→ Try it
Repeat every entry exactly. Leave nothing out.

→ Recorded data
+++

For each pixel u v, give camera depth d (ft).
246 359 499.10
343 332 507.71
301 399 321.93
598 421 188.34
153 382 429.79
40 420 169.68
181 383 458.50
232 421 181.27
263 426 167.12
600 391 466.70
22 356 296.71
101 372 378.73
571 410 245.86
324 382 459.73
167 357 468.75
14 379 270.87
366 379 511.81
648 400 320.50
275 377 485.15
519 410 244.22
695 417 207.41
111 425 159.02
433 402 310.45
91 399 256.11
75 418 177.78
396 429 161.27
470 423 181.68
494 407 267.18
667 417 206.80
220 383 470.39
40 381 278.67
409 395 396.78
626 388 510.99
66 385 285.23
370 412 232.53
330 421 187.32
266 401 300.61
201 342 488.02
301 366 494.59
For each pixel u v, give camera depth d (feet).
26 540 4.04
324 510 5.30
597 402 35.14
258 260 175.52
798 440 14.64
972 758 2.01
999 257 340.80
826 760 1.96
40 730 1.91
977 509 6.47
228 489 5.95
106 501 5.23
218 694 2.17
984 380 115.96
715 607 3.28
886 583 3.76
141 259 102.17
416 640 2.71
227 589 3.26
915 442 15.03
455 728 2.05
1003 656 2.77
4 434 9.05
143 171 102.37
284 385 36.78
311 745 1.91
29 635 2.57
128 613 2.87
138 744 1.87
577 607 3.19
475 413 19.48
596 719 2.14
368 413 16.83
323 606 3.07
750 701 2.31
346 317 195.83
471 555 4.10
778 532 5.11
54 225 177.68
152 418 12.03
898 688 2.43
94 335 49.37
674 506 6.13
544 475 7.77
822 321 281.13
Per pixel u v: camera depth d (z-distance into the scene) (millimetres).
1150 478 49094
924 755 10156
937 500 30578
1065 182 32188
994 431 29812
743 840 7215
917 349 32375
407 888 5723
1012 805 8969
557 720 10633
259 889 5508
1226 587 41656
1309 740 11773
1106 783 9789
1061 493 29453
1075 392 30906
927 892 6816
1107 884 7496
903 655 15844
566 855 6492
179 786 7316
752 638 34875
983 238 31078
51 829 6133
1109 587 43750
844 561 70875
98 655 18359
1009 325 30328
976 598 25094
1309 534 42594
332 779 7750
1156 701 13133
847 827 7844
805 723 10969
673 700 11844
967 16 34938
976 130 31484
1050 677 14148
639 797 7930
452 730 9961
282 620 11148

+++

→ Response to the task
For each pixel u v, give camera depth d (ft).
246 359 499.10
343 332 507.71
301 399 321.93
598 421 188.34
153 382 429.79
40 420 169.68
181 383 458.50
232 421 181.27
263 426 167.12
600 391 466.70
22 356 296.71
101 372 378.73
571 410 245.86
324 382 459.73
167 357 468.75
14 379 270.87
366 379 511.81
648 400 320.50
275 377 485.15
519 410 244.22
695 417 207.41
111 425 159.02
433 402 310.45
91 399 256.11
75 418 177.78
396 429 161.27
470 423 181.68
494 407 267.18
667 417 206.80
220 383 470.39
40 381 278.67
409 395 396.78
626 388 510.99
66 385 285.23
370 412 232.53
330 421 187.32
266 401 300.61
201 342 488.02
301 366 494.59
For each pixel u v, give camera depth d (feet).
26 540 4.04
324 510 5.30
597 402 35.14
258 260 175.52
798 440 14.64
972 758 2.01
999 257 340.80
826 760 1.96
40 730 1.91
977 509 6.47
228 489 5.95
106 501 5.23
218 694 2.17
984 380 115.96
715 607 3.28
886 583 3.76
141 259 102.17
416 640 2.71
227 589 3.26
915 442 15.03
455 728 2.05
1003 656 2.77
4 434 9.05
143 171 102.37
284 385 36.78
311 745 1.91
29 635 2.57
128 613 2.87
138 744 1.87
577 607 3.19
475 413 19.48
596 719 2.14
368 413 16.83
323 606 3.07
750 701 2.31
346 317 195.83
471 555 4.10
778 532 5.11
54 225 177.68
152 418 12.03
898 688 2.43
94 335 49.37
674 506 6.13
544 475 7.77
822 321 281.13
Per pixel u v: camera depth d (z-distance into the scene) (millimetres).
1150 478 49094
924 755 10156
937 500 30578
1065 182 32188
994 431 29812
743 840 7215
917 349 32375
407 888 5723
1012 805 8969
557 720 10633
259 889 5508
1226 587 41656
1309 740 11773
1106 783 9789
1061 493 29453
1075 392 30906
927 892 6816
1107 884 7496
903 655 15844
566 855 6492
179 786 7316
752 638 34875
983 238 31078
51 829 6133
1109 587 43750
844 561 70875
98 655 18359
1009 325 30328
976 598 25094
1309 534 42594
332 779 7750
1156 701 13133
847 827 7844
805 723 10969
673 700 11844
967 16 34938
976 130 31484
1050 677 14148
639 797 7930
452 730 9961
282 620 11148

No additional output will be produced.